Der grüne Ministerpräsident Winfried Kretschmann macht den innenpolitischen Sprengstoff sichtbar: Er warnt davor, dass Deutschland mit seiner liberalen Migrationspolitik in Europa bald alleine dastehen könnte. Darum begrüßt er den Asylkompromiss der EU. Der Krieg in der Ukraine, Verunsicherung wegen des Heizungsgesetzes, Fachkräftemangel, Inflation: Deutschland erlebe gerade einen »Schub an Multikrisen, der Ängste produziert«, argumentiert Kretschmann. Und das stärke auch die AfD: »Die AfD versammelt die Berufspessimisten und Unzufriedenen hinter sich. Aber vor allem kanalisiert sie die Ängste«, so der Grünen-Politiker.
Die Politik müsse als Reaktion darauf »die Dinge so ansprechen, wie sie sind, aber auch nicht übertreiben«. Als Beispiel fügte Kretschmann an: »Wir müssen nicht Angst haben, dass alles aus dem Ruder läuft. Aber dass wir materiell mit Wohlstandseinbußen rechnen müssen, ist auch klar.«
Angesichts dieser auseinanderlaufenden Positionsbestimmungen in den Parteien der Ampel-Koalition ist keine überzeugende, einheitliche Argumentation gegenüber den rechten Populist*innen zu erwarten.
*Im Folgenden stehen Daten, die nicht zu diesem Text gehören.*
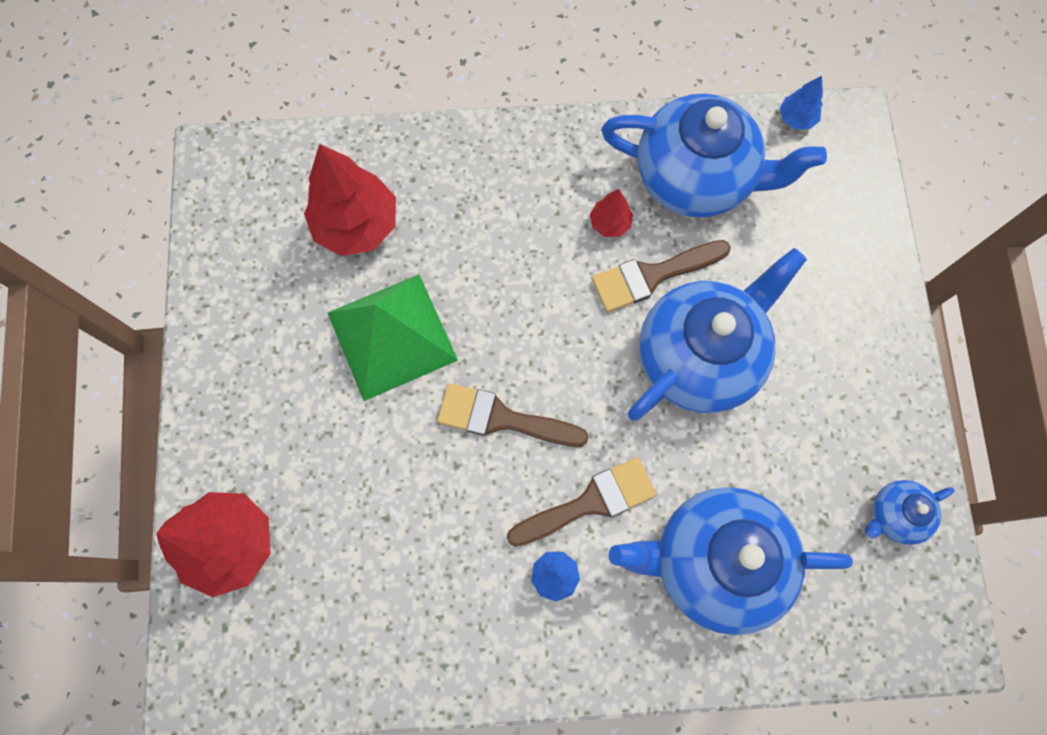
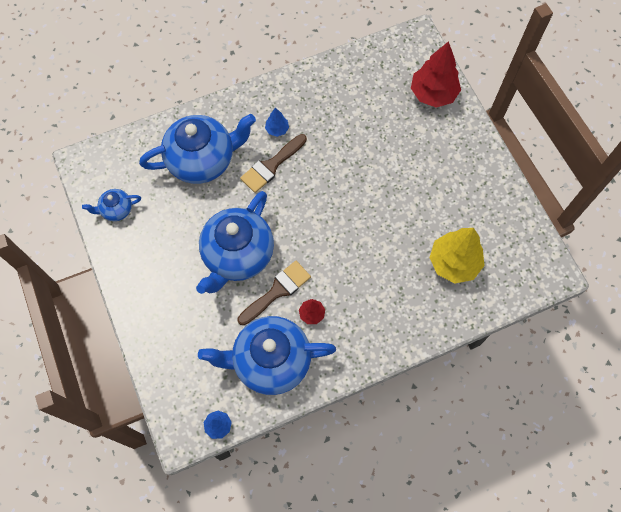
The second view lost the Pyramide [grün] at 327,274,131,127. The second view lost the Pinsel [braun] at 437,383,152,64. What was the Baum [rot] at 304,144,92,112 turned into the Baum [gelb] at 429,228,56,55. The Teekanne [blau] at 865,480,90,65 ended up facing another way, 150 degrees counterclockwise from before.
Die AfD bestreitet die grundsätzliche Kritik an der Beschränkung des Asyl-Rechts: An dem vorgesehenen Grenzverfahren und den Abschiebungen sei nichts Menschenverachtendes, »was sie aber auch nicht weniger falsch macht. Denn zu kritisieren ist vielmehr, dass dieser Kompromiss eben kein ›sehr guter Anfang‹ ist, sondern im Endeffekt wirkungslos bleiben und die Probleme schlichtweg nicht lösen wird. Denn selbst nach der Verteilung innerhalb der EU werden vermeintliche Flüchtlinge weiter nach Deutschland kommen. Dies kann nur verhindert werden, indem unser Land die Strukturen für einen effektiven Grenzschutz schafft und die sozialen Anreize für Migration verringert, wie etwa Geld- durch Sachleistungen zu ersetzen. Aber diese Politik wird es nur mit der AfD geben.«
Zu befürchten ist, dass gegenüber diesem rigorosen rechten Populismus die Parteien des demokratischen Spektrums nicht aus ihrer Defensive herauskommen werden.